Code Block 2: Analysis code

These are all of the analysis commands used in this post.

You'll need the following packages: plyr, dplyr, tidytext, ggplot2, corrplot, textdata, GPArotation, candisc . You could install those packages, if needed, with this command: install.packages(c("plyr", "dplyr", "tidytext", "ggplot2", "corrplot", "textdata", "GPArotation", "candisc"))

Note if you have a Mac: depending on your system details, you also might need the XQuartz system (for package dependency reasons that are somewhat unclear). If you get a bunch of "rgl" errors, you'll know that you need it.

## https://quantuxblog.com/multidimensional-sentiment-analysis-part-2
## all the code for Sentiment Analysis part 2
## ... except for the separate CPM functions in code block 1

## Load coded sentiment data, from blog part 1:
## https://quantuxblog.com/multidimensional-sentiment-analysis-part-1
shake.sent <- readRDS(url("https://quantuxbook.com/misc/shakespeare-sentiment.Rds"))
head(shake.sent)

## correlations among sentiments
library(corrplot)
corrplot.mixed(cor(shake.sent[ , c(-11, -12)]),  # -11 to remove name of the work, -12 to remove sum
               upper="ellipse", 
               upper.col=colorRampPalette(c("red","lightgoldenrod","darkblue"))(200),
               lower.col=colorRampPalette(c("red","lightgoldenrod","darkblue"))(200),
               tl.cex=1, tl.pos="lt", diag="u",
               number.cex=0.8, 
               order="hclust")

## exploratory factor analysis (example)
library(GPArotation)  # install if needed
# try a 4 factor solution
factanal(shake.sent[ , c(-11, -12)], factors=4, rotation = "oblimin")

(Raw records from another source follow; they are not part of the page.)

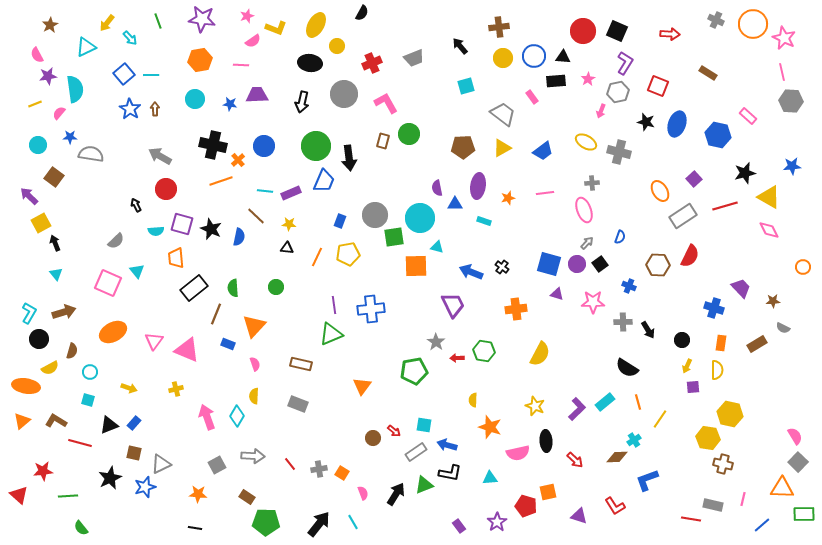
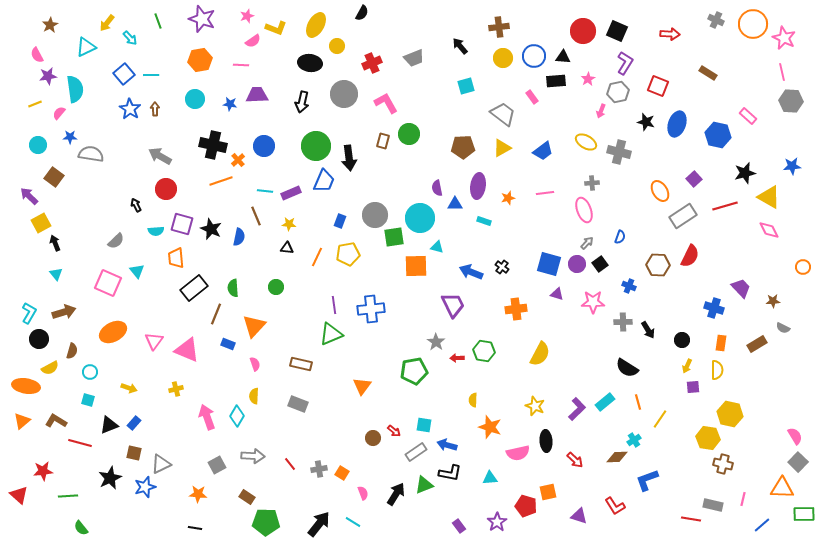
purple star at (202, 19): rotated 12 degrees clockwise
brown line at (256, 216): rotated 24 degrees clockwise
cyan line at (353, 522): rotated 28 degrees counterclockwise
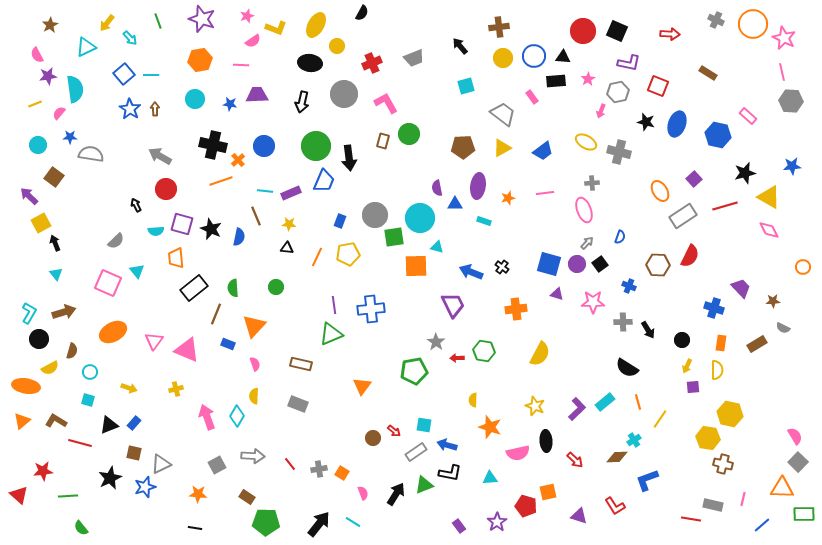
purple L-shape at (625, 63): moved 4 px right; rotated 70 degrees clockwise
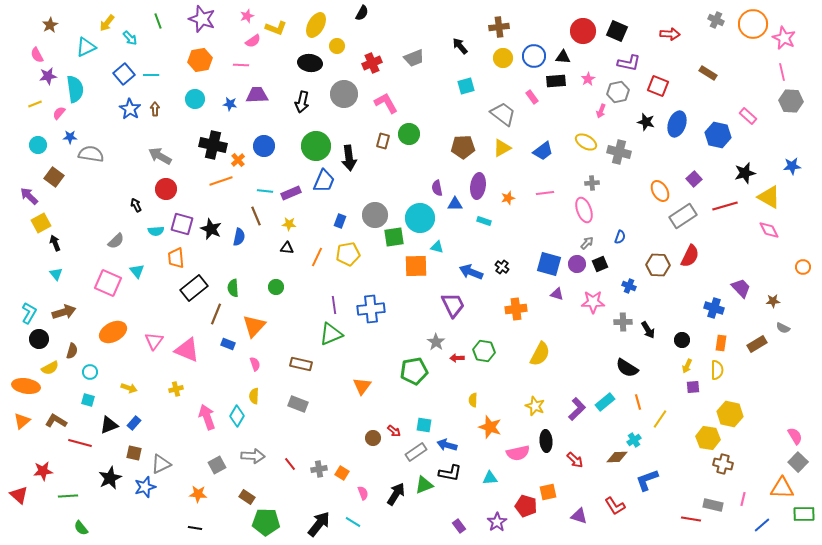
black square at (600, 264): rotated 14 degrees clockwise
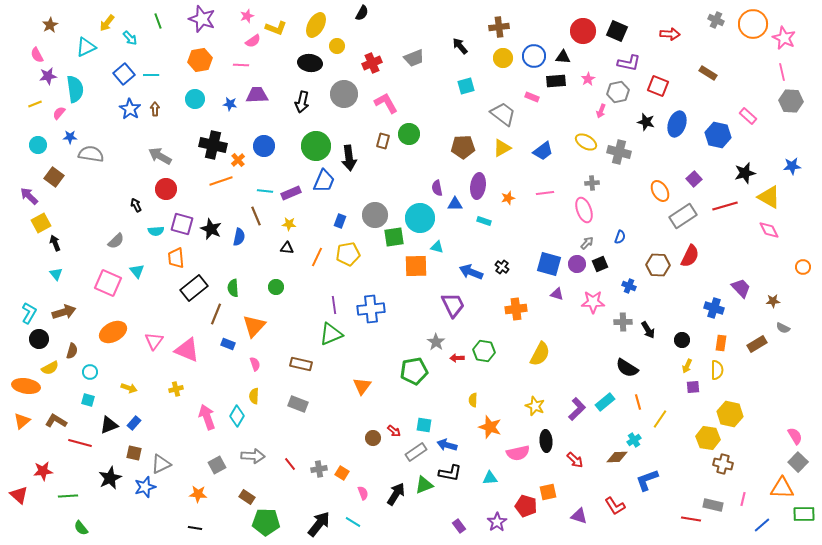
pink rectangle at (532, 97): rotated 32 degrees counterclockwise
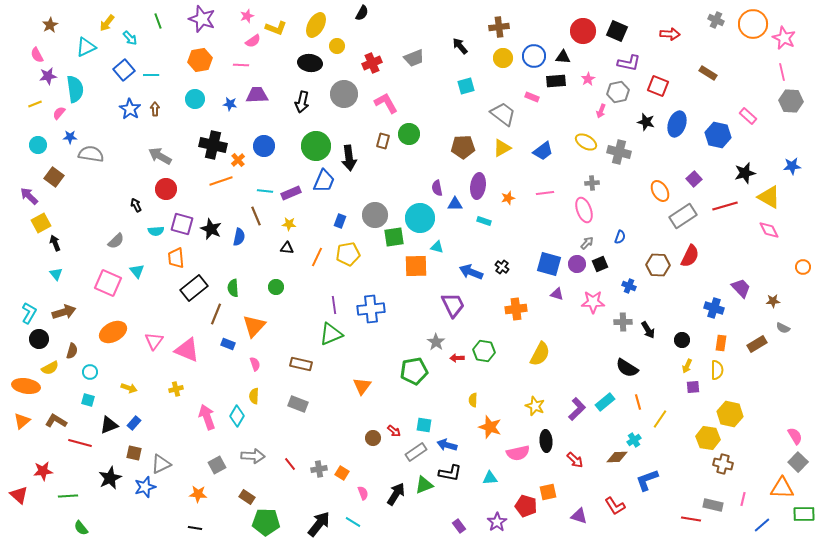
blue square at (124, 74): moved 4 px up
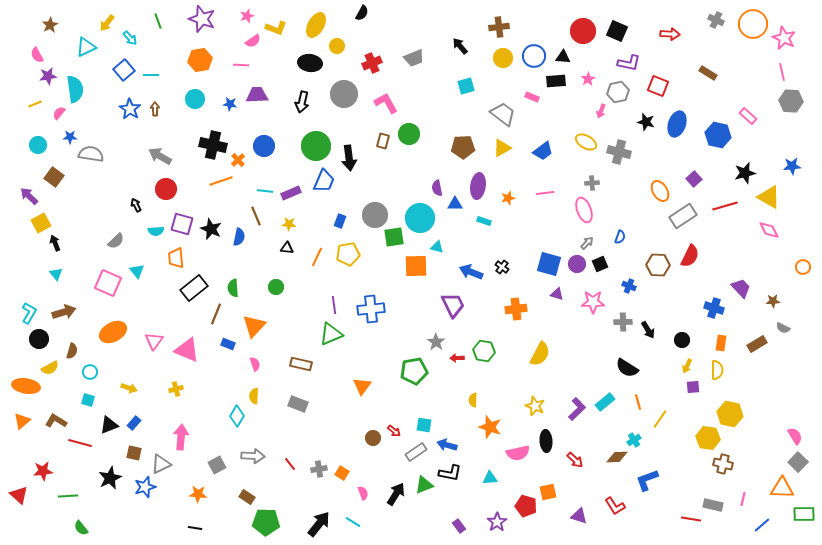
pink arrow at (207, 417): moved 26 px left, 20 px down; rotated 25 degrees clockwise
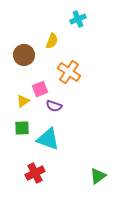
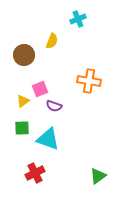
orange cross: moved 20 px right, 9 px down; rotated 25 degrees counterclockwise
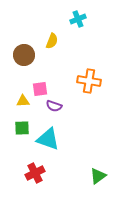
pink square: rotated 14 degrees clockwise
yellow triangle: rotated 32 degrees clockwise
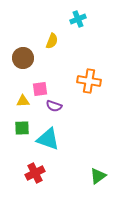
brown circle: moved 1 px left, 3 px down
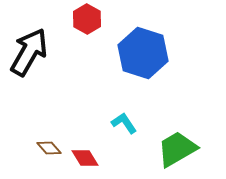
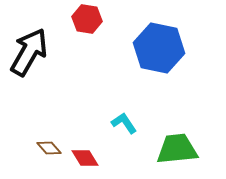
red hexagon: rotated 20 degrees counterclockwise
blue hexagon: moved 16 px right, 5 px up; rotated 6 degrees counterclockwise
green trapezoid: rotated 24 degrees clockwise
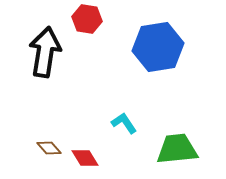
blue hexagon: moved 1 px left, 1 px up; rotated 21 degrees counterclockwise
black arrow: moved 16 px right; rotated 21 degrees counterclockwise
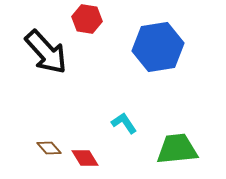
black arrow: moved 1 px right; rotated 129 degrees clockwise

## PERCEPTUAL MAP of the works vs sentiment dimensions
## Be sure to source the CPM functions in Code Block 1 above, or will get errors

# on some systems, e.g., Macbook with M2 and OS Sonoma, 
# this requires installation of XQuartz for somewhat opaque reasons
# ==> https://www.xquartz.org

# set up the data
sent.ratings <- shake.sent[ , 1:11]   # just ratings + platform
# keep only the rows where there is some sentiment
sent.ratings <- sent.ratings[rowSums(sent.ratings[ , 1:10]) > 0, ]
head(sent.ratings)

# overall totals
aggregate(. ~ Work, data=sent.ratings, mean)

# plot dimensions only, and excluding the Sonnets
p <- cpm.plot(subset(sent.ratings, Work  != "Sonnets"), 
              "Work", names(sent.ratings[1:10]),
              plot.scatter=FALSE, plot.CI=FALSE,
              offset=0.05, 
              plot.brands = TRUE, aspect.lock = TRUE,
              zoom.out = 0.3, rotate = 20, 
              title.main = "Perceptual Map, Five Shakespeare Works")
p